* [WRITTEN PROBLEM] Can you rewrite these lines with every "scientific name" renamed to "species", leaving everything else unchanged and the pictures out?

* [EXERCISE INPUT]
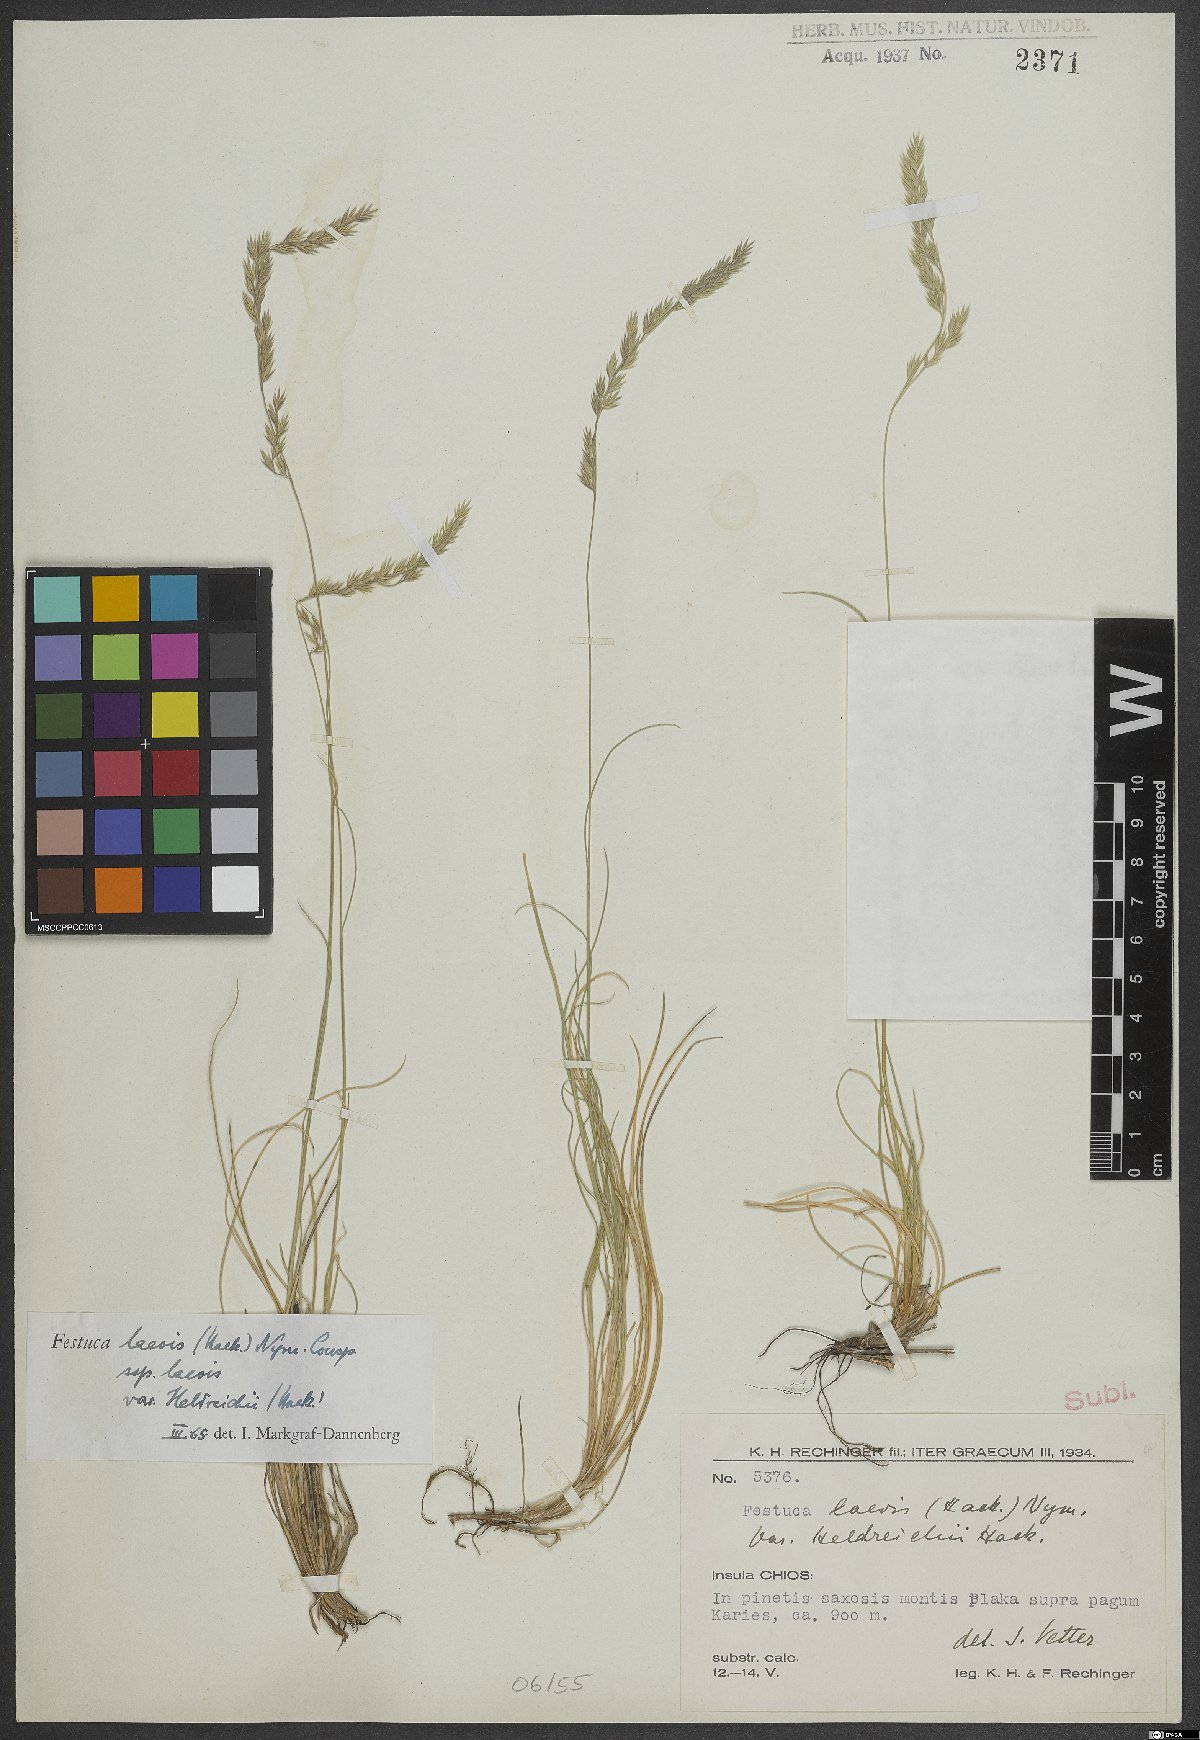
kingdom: Plantae
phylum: Tracheophyta
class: Liliopsida
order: Poales
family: Poaceae
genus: Festuca
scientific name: Festuca laevis
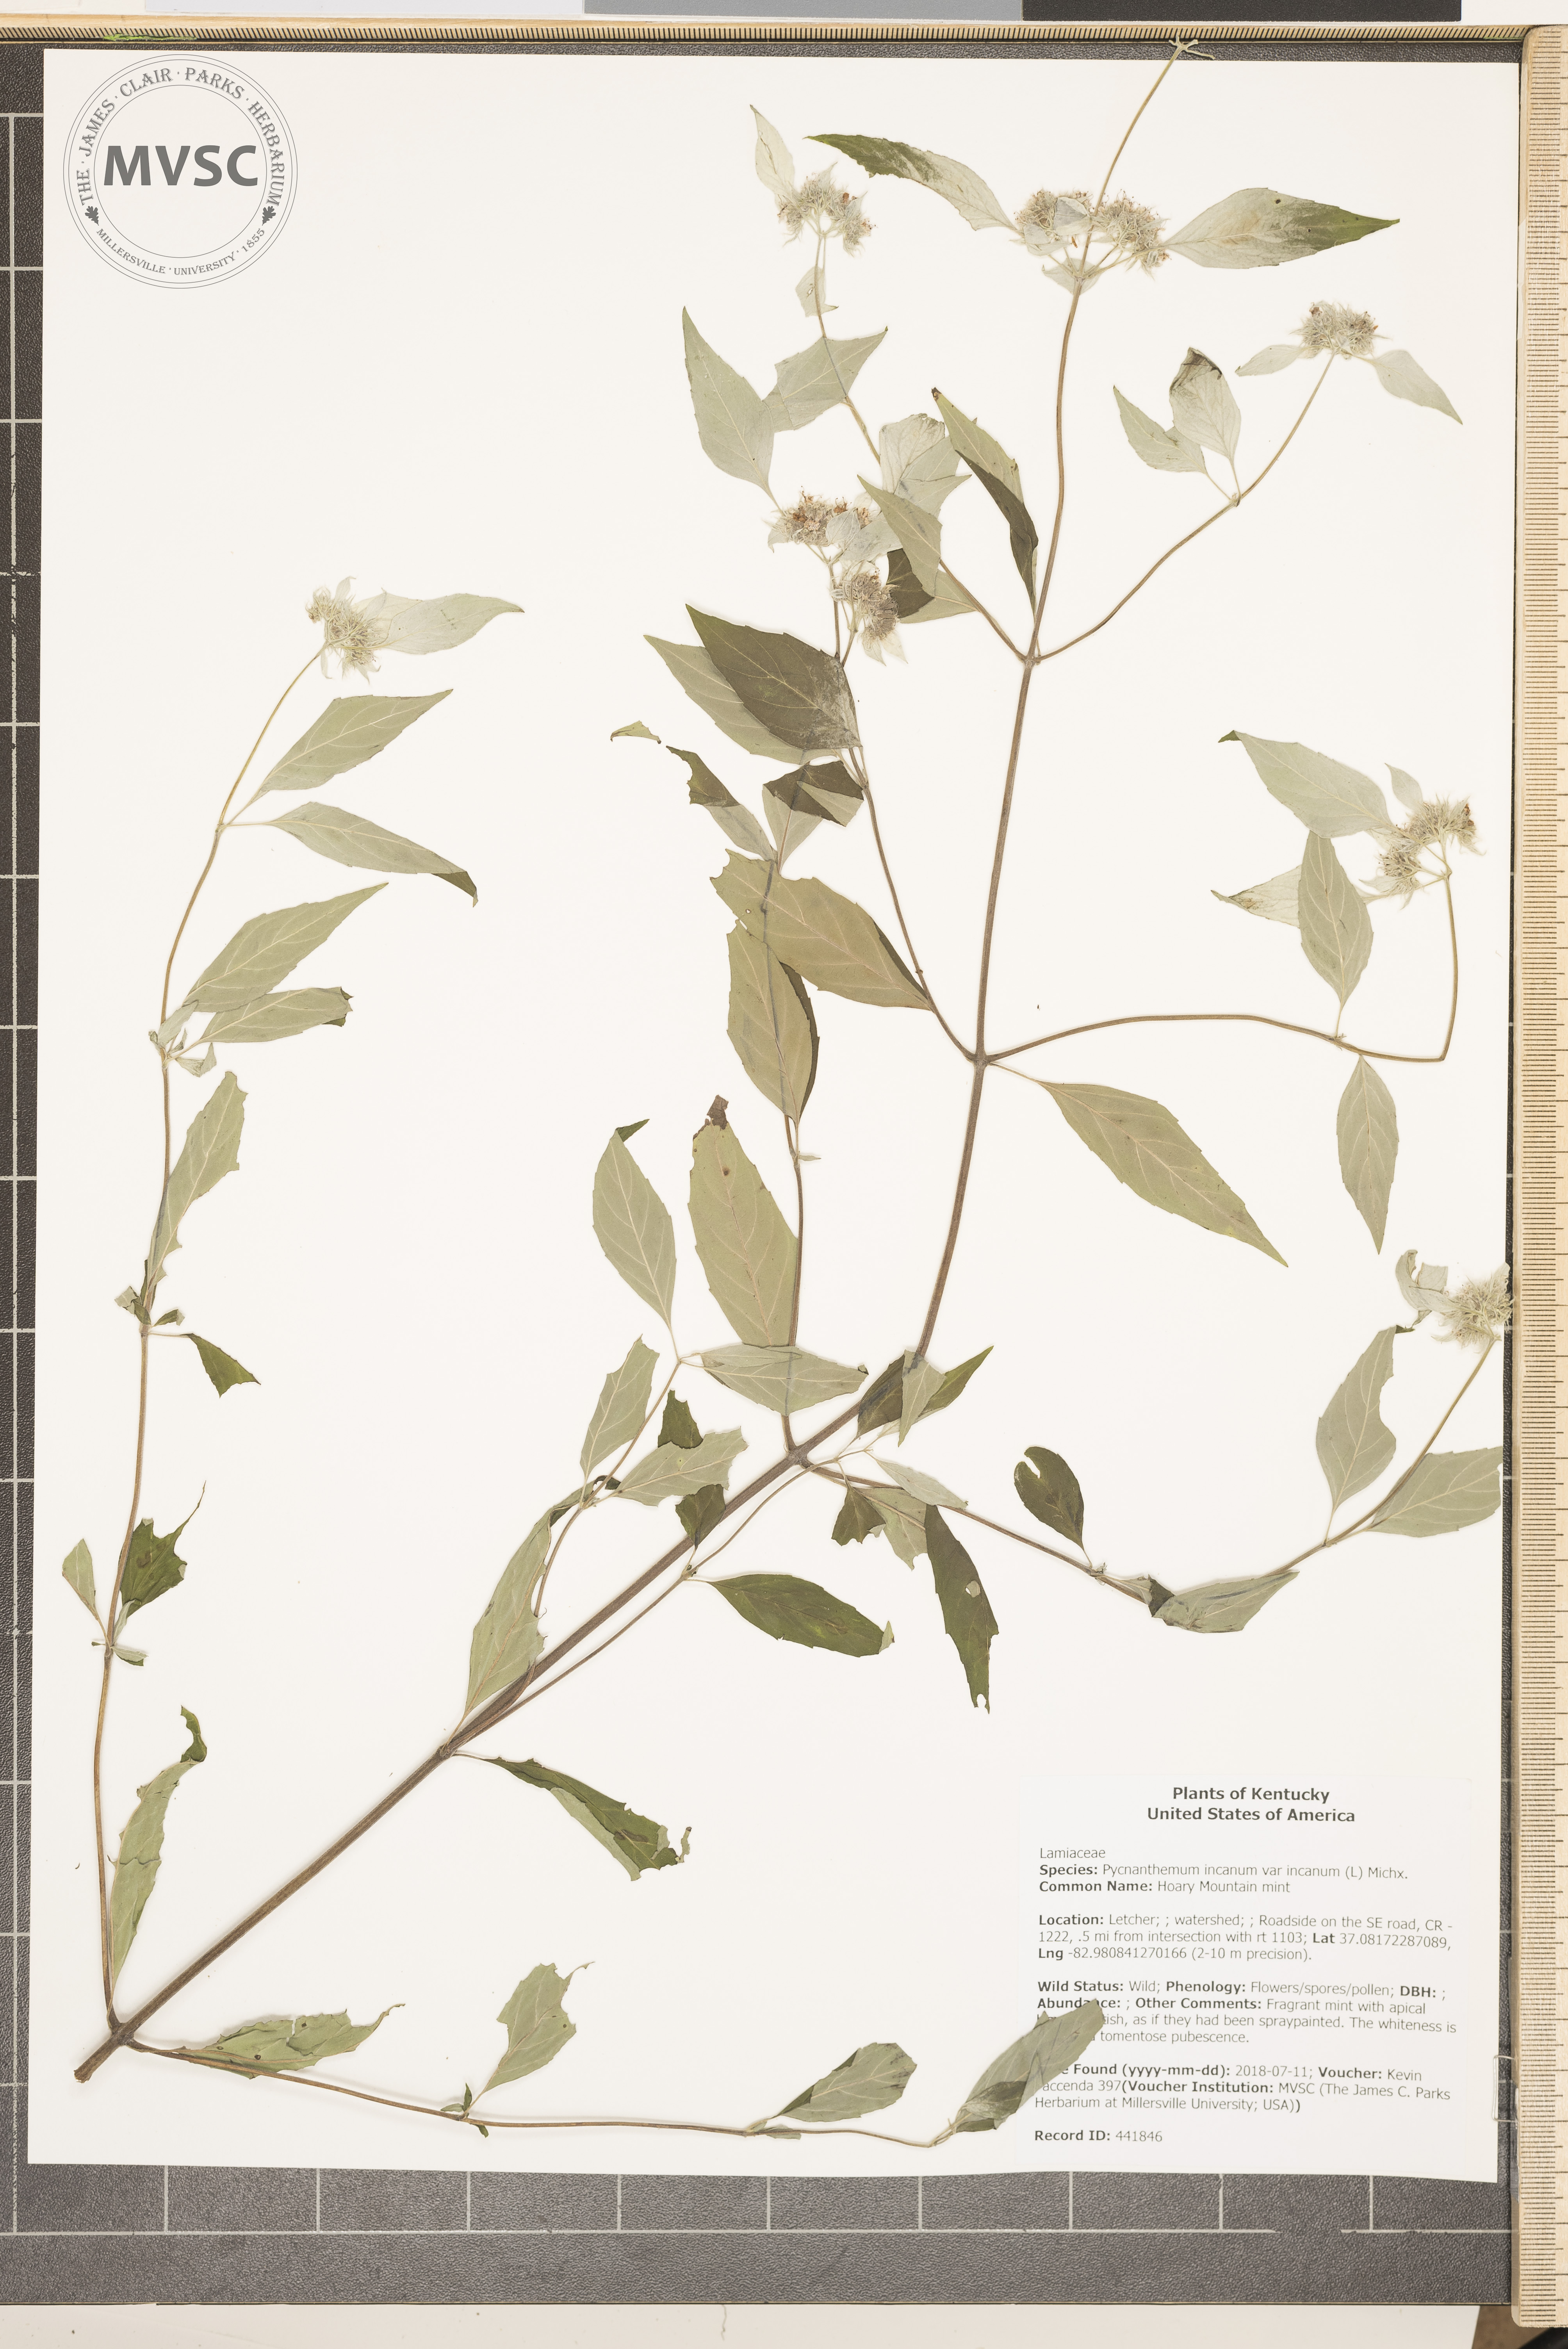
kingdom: Plantae
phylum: Tracheophyta
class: Magnoliopsida
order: Lamiales
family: Lamiaceae
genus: Pycnanthemum
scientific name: Pycnanthemum incanum
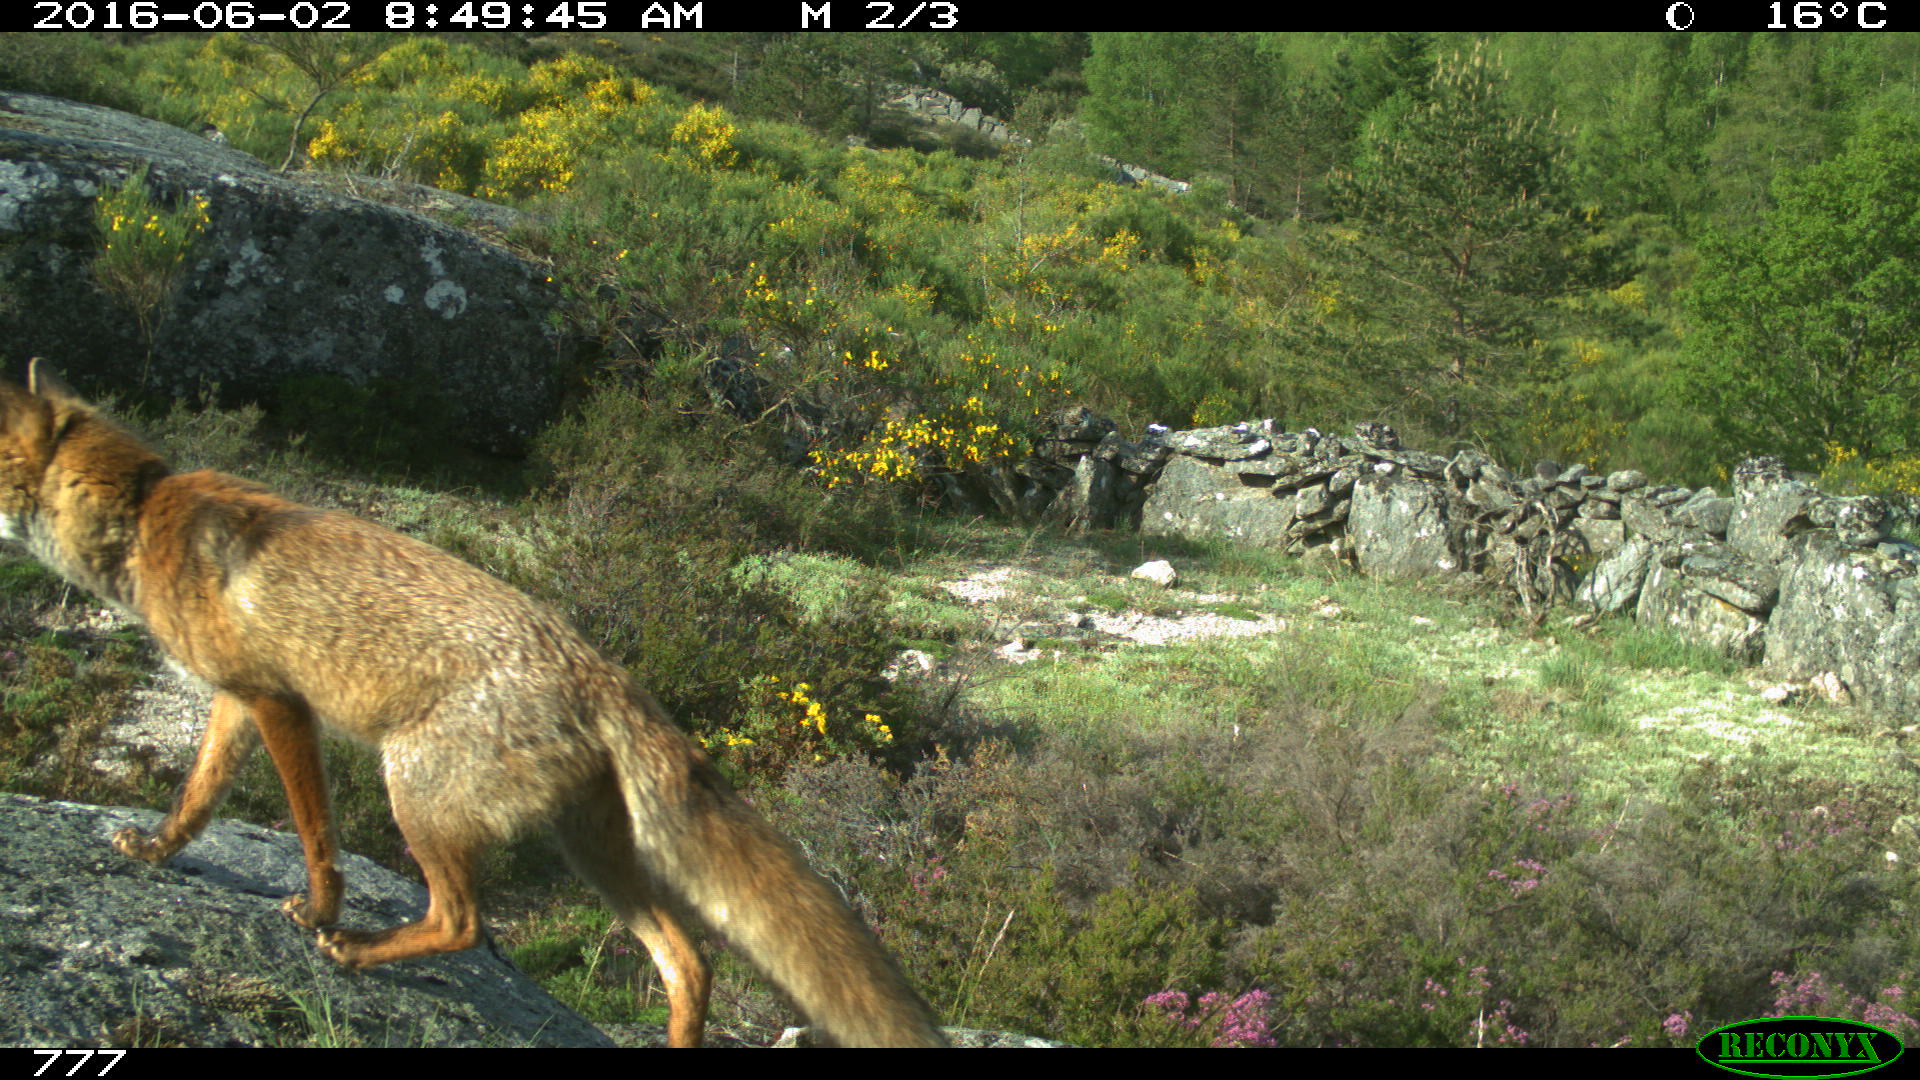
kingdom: Animalia
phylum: Chordata
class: Mammalia
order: Carnivora
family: Canidae
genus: Vulpes
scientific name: Vulpes vulpes
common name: Red fox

* [TASK RESPONSE]
kingdom: Plantae
phylum: Tracheophyta
class: Liliopsida
order: Poales
family: Poaceae
genus: Festuca
species: Festuca laevis
kingdom: Plantae
phylum: Tracheophyta
class: Magnoliopsida
order: Lamiales
family: Lamiaceae
genus: Pycnanthemum
species: Pycnanthemum incanum
kingdom: Animalia
phylum: Chordata
class: Mammalia
order: Carnivora
family: Canidae
genus: Vulpes
species: Vulpes vulpes
common name: Red fox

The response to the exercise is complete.